Sosiolog: kekerasan remaja muncul karena pengaruh lingkungan

Ilustrasi (istimewa)

Yogyakarta, (Antara Jogja) - Kekerasan remaja muncul karena pengaruh lingkungan sosial yang salah, kata sosiolog kriminalitas Universitas Gadjah Mada Soeprapto.

"Ada pengaruh kuat dari kelompok sepermainan atau `peer group` ke arah perilaku kekerasan," kata Soeprapto, di Yogyakarta, Kamis (15/12).

Menurut dia, fenomena "klithih" atau kekerasan di jalanan yang dilakukan sekelompok remaja seperti terjadi di Bantul disebabkan adanya pengaruh dari motor penggerak seperti kakak kelas, serta alumni.

"Untuk menunjukkan eksistensi diri agar keberadaannya diakui. Ada juga yang memang memanfaatkan keadaan psikologis remaja yang sedang berada dalam masa transisi biologis dan sosial," kata dia.

Selain faktor lingkungan, menurut dia, keputusan untuk melakukan tindakan kekerasan itu muncul disebabkan kurangnya penanaman nilai budaya dan norma sosial.
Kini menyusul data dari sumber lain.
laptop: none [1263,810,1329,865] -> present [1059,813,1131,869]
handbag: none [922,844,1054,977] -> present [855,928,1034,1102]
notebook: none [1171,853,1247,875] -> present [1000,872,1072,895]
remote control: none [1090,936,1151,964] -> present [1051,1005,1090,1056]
Akibatnya, mereka tidak dapat membedakan perilaku yang baik dan perilaku yang buruk dan harus dihindari.

"Penanaman nilai-nilai keagamaan juga hanya sampai pada sosialisasi, belum sampai ke internalisasi atau penghayatan," kata dia.

Menurut Soeprapto, rata-rata seseorang yang gemar melakukan kekerasan memiliki keualitas kecerdasan emosional (EQ) hanya pada level pertama yakni memahami diri sendiri, belum sampai level kedua mampu mengendalikan diri. Apalagi level tiga, memahami orang lain, dan level empat, mengendalikan orang lain.

"Mereka ini bukan mengendalikan orang lain malah ikut terpengaruh orang lain," kata dia.

Dengan demikian, ia mengatakan kunci pertama untuk membenahi akar kasus kekerasan yang dilakukan remaja yang dipengaruhi lingkungan adalah memperkuat pendidikan keluarga. Orang tua harus secara rutin melakukan pengawasan dan memberikan arahan kepada anaknya.

"Interaksi pertama yang dijalin anak setelah lahir adalah interaksi dengan ibunya kemudian ayah, dan saudara-saudaranya, jadi pendidikan keluarga harus diperkuat," kata dia.

Guru sekolah, kata dia, juga harus proaktif berperan memetakan persoalan murid-muridnya disertai penegakan hukum yang tidak pandang bulu.

"Mereka merasa sanksi hukum yang ada tidak akan menjerat mereka karena merasa dilindungi oleh konsep hak anak. Apalagi jika ada pihak yang keberatan jika anak diberi sanksi hukuman penjara," kata dia.

Sebelumnya, pada Senin (12/12) malam, terjadi kasus pembacokan yang dilakukan segerombolan remaja terhadap sekelompok remaja lainnya yang merupakan siswa SMA Muhammadiyah 1 Yogyakarta yang sedang berkendara di Jalan Imogiri-Panggang, Imogiri, Bantul.

Akibat peristiwa itu, enam dari 10 siswa SMA Muhammadiyah 1 tersebut mengalami luka bacok senjata tajam. Satu di antaranya Adnan Wirawan (15)akhirnya meninggal dunia karena mengalami luka serius.